Up until about two years ago, the only rebates I bothered with were for new cell phones and big appliances. But then I discovered that you can actually make money if you shop smart and send in for rebates.
For example, last fall, you could request a booklet from Kraft/Nabisco that contained not just coupons but a couple of rebate forms. One of the rebates was for a $20 check if you sent in receipts showing the purchase of 10 participating Nabisco cookies and/or crackers, 5 participating Kraft drinks, and 5 Kraft Mac & Cheese cups. Purchases had to be made between January 1 and June 30 of this year.
Back in February, Ralphs had good deals on Capri Sun and Kraft Mac & Cheese cups, and I bought some of both. (Thanks to Stephanie Carnes for the recommendation to get the Roaring Waters variety of Capri Sun for T-ball snack!) I realized that my purchases would match up well with the rebate, and that I was likely to purchase 10 boxes of cookies and crackers before the end of June since they’re often cheap with coupon and sale.

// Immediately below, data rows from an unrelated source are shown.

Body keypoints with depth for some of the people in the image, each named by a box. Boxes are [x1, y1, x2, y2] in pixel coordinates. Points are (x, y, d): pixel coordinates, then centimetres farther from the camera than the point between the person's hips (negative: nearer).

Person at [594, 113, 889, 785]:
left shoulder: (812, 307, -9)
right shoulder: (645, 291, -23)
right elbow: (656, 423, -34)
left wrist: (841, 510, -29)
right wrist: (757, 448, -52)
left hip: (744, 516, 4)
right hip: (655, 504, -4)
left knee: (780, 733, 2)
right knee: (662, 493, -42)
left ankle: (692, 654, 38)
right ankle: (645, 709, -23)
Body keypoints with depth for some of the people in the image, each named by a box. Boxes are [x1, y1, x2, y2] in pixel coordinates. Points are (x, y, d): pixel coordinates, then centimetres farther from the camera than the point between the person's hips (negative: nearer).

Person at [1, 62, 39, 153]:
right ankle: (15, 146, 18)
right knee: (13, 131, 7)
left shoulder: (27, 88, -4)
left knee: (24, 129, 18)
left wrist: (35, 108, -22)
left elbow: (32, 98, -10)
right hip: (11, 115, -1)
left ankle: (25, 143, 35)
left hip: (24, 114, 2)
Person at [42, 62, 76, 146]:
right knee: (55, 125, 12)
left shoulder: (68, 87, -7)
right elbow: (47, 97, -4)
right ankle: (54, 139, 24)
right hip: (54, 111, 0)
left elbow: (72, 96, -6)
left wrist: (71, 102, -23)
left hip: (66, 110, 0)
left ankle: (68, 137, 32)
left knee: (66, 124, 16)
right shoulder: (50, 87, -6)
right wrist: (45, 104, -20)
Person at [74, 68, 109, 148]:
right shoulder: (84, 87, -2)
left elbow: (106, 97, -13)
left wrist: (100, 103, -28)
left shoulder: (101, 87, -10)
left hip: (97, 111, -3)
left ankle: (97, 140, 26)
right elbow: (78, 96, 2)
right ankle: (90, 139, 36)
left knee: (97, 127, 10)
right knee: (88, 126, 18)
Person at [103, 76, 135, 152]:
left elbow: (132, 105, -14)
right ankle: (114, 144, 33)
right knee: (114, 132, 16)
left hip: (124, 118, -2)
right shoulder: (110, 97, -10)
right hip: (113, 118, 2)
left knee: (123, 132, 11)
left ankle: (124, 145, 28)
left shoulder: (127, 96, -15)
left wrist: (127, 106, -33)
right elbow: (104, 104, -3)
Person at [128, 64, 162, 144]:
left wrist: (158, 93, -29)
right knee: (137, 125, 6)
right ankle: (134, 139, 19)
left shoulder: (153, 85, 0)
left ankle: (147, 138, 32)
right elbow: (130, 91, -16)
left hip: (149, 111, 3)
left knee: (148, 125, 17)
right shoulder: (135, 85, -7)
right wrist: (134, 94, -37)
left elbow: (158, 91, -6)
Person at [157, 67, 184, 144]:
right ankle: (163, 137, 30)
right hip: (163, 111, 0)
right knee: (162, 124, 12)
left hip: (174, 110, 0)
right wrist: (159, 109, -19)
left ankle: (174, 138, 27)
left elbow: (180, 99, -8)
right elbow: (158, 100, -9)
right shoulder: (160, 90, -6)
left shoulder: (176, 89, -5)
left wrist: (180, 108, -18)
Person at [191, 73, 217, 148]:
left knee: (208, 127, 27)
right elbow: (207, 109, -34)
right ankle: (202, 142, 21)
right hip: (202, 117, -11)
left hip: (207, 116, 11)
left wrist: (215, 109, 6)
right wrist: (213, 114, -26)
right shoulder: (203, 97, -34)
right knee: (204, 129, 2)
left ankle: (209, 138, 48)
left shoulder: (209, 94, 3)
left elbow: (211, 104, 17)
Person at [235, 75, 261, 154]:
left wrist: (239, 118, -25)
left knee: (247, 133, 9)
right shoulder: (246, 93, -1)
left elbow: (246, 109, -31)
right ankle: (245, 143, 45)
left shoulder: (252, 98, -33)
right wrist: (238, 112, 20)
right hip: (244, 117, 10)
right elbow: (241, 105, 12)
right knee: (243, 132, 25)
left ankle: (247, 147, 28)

I finished up my purchases over the weekend, and sent in for the $20 rebate. I spent about $15 on these groceries, and will get $20 back. And that’s $15 I would have spent anyway, just because I got deals on the items. So that $20 check, when it arrives, will go straight into savings.
The SC Johnson rebate (pdf) that’s valid through June 30 is another great example. You buy 3 qualifying products and get $5 back. The number of participating products is huge, so you can easily find 3 products that are very cheap, and then submit for the $5 rebate. For example, at Vons/Pavilions/Safeway stores this week, you can buy a box of Ziploc bags for 69 cents after the in-ad coupon and 40 cents/1 coupon in the 3/21 SS. Buy 3 for $2.07 + tax + 44 cents for the stamp, and get $5 back. You actually make money for buying something you probably would have bought anyway.
You can find out about rebates the same way you find out about other shopping deals – I list the big ones here at CFO, and you can find them at various deal blogs and forums as well. I think it’s a good idea to set some parameters, especially if you’re constrained for time. I generally don’t submit for rebates less than $5. And if you’re going to want to follow up on a rebate if you don’t get it in a timely fashion, you’ll want some way to organize your submissions so you can keep track of them. Just remember that rebates usually take 6 to 8 weeks for processing.
Keep an eye out for rebates in the late summer – back to school seems to be a popular time for high-value rebates.